1632 By George Herbert

The Parson's Condescending.

THe Countrey Parson is a Lover of old Customes, if
they be good, and harmlesse; and the rather, because
Countrey people are much addicted to them, so that to
favour them therein is to win their hearts, and to oppose
them therin is to deject them. If there be any ill in the
custome, that may be severed from the good, he pares the
apple, and gives them the clean to feed on. Particularly, he
loves Procession, and maintains it, because there are con-
tained therein 4 manifest advantages. First, a blessing of
God for the fruits of the field: Secondly, justice in the Pre-
servation of bounds: Thirdly, Charity in loving walking,
and neighbourly accompanying one another, with reconciling
of differences at that time, if there be any: Fourthly, Mercy
in releeving the poor by a liberall distribution and largesse,
which at that time is, or ought to be used. Wherefore he
exacts of all to bee present at the perambulation, and those
that withdraw, and sever themselves from it, he mislikes, and
reproves as uncharitable, and unneighbourly; and if they
will not reforme, presents them. Nay, he is so farre from
condemning such assemblies, that he rather procures them
to be often, as knowing that absence breedes strangeness,
but presence love. Now Love is his business, and aime;
wherefore he likes well, that his Parish at good times invite
one another to their houses, and he urgeth them to it: and
somtimes, where he knowes there hath been or is a little
difference, hee takes one of the parties, and goes with him
to the other, and all dine or sup together.
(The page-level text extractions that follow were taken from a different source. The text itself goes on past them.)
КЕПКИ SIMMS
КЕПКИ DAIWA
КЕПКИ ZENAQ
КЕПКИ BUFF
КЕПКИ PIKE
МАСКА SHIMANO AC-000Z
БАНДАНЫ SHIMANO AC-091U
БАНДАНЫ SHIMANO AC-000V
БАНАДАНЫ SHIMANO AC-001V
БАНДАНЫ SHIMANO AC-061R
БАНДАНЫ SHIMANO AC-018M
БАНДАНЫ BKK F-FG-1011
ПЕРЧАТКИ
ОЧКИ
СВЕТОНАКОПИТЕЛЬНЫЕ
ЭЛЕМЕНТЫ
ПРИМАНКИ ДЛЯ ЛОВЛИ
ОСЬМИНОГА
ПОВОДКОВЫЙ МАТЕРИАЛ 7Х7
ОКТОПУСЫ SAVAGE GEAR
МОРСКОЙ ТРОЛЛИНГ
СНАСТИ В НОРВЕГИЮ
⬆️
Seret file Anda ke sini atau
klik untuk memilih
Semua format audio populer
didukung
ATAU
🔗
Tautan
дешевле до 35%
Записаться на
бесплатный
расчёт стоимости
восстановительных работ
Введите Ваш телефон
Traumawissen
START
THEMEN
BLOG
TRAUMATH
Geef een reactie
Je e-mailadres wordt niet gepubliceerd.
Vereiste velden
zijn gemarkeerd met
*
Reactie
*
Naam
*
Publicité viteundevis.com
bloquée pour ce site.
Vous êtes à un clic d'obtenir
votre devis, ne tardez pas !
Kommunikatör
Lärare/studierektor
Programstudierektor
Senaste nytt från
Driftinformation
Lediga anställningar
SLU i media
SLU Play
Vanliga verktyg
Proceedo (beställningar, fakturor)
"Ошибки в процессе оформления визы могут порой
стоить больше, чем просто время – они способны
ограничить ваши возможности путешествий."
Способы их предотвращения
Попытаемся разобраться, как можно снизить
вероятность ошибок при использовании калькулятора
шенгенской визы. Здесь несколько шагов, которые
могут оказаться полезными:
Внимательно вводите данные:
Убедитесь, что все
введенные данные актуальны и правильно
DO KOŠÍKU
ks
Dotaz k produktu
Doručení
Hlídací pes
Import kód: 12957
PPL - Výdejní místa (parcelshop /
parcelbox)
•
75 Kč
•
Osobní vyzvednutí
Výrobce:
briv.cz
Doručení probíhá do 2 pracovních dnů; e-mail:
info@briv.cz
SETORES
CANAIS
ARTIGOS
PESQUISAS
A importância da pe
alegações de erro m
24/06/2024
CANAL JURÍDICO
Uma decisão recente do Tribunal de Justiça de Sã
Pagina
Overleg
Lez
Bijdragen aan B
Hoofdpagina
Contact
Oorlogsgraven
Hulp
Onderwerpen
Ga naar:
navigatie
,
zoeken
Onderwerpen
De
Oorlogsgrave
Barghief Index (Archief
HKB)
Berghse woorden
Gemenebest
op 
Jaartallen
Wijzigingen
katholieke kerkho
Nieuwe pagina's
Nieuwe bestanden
There is much
preaching in this friendliness. Another old Custome there is
of saying, when light is brought in, God send us the light of
heaven; And the Parson likes this very well; neither is he
affraid of praising, or praying to God at all times, but is
rather glad of catching opportunities to do them. Light is a
great Blessing, and as great as food, for which we give
thanks: and those that thinke this superstitious, neither
know superstition, nor themselves. As for those that are
ashamed to use this forme, as being old, and obsolete, and
not the fashion, he reformes, and teaches them, that at
Baptisme they professed not to be ashamed of Christs Cross,
or for any shame to leave that which is good. He that is
ashamed in small things, will extend his pusillanimity to
is greater. Rather should a Christian Souldier take such
occasions to harden himseife, and to further his exercises
of Mortification.

Editor's Note: Herbert uses the "pare the apple" image with retelling jokes.